Intel® oneAPI Math Kernel Library
Ask questions and share information with other developers who use Intel® Math Kernel Library.

Best way to parallelize DFT calls?

OP1
New Contributor III
557 Views

Assume that I have an array X(4096,256). Each column of X contains a time series on which I need to perform a DFT.
My question is: is it better to do a loop (1 to 256) in which each time series (column) is processed by one call to the DFT subroutine (which will perform the calculations in parallel for that one series); or is is better to parallelize the loop to havemultiple threads, each addressing one DFT at a time?
Whatwould be the most efficient?

Thanks,

Olivier

0 Kudos
3 Replies
Dmitry_B_Intel
Employee
557 Views
Olivier,

Probably the best way is to use DFTI_NUMBER_OF_TRANSFORMS configuration parameter and do all the transforms by a single call to a DftiCompute function.

Thanks
Dima

0 Kudos
OP1
New Contributor III
557 Views
Thanks Dima,

Yes, this will work efficiently when I perform the FFTs on a continuous group of columns (say, columns 1 to 256, or 53 to 125 etc). In many cases however my subroutine receives a list of column numbers on which the DFTs need to be performed (like columns 1-34-56-87...110). This list is not necessarily made of continuous integer intervals.

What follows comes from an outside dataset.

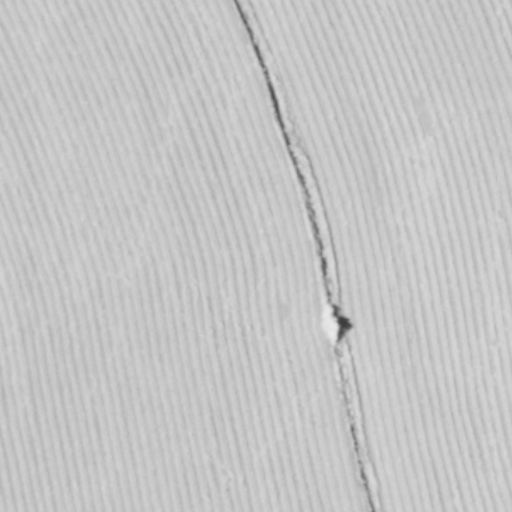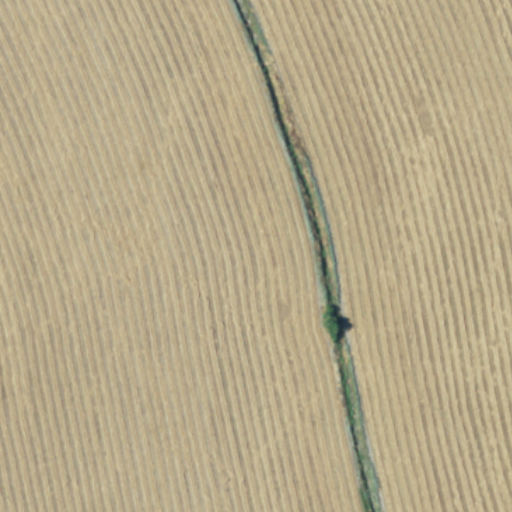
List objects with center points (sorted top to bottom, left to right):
crop: (256, 255)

I am thinking that maybe the best way to implement this is to automatically test (at the beginning of my code) which solution works faster - since I suppose all this will depend on the number of processors, memory available etc. Kind of a self-tuning approach, so to speak.

Olivier

0 Kudos
Dmitry_B_Intel
Employee
557 Views
Olivier,
Then returning to your original questionwhether it is better to parallelize the loop the (obvious) answer is yes. This is actually what DFT does when it knows it have to do multiple transforms in a row. When the multiple transforms are not uniformly spaced (1st, 38th etc) then the following technique might be useful. You must know in advance how many threads at maximum you can devote to compute the DFTs, let this number be MAXNT. Then you create one descriptor, and set DFTI_NUMBER_OF_USER_THREADS to MAXNT. After you commit the descriptor, you can use it in parallel by the DftiCompute functions each doing its own (1st, 38th etc) transform. Just to be clear let me outline the code:
DftiCreateDescriptor(hand,...)
MAXNT = omp_get_max_threads()
DftiSetValue(hand,DFTI_NUMBER_OF_USER_THREADS,MAXNT)
...
DftiCommitDescriptor(hand)
...
$omp parallel do num_threads(MAXNT)
do i = ...
DftiComputeForward(hand, x(:,list(i)) )
enddo

Thanks
Dima
0 Kudos
Reply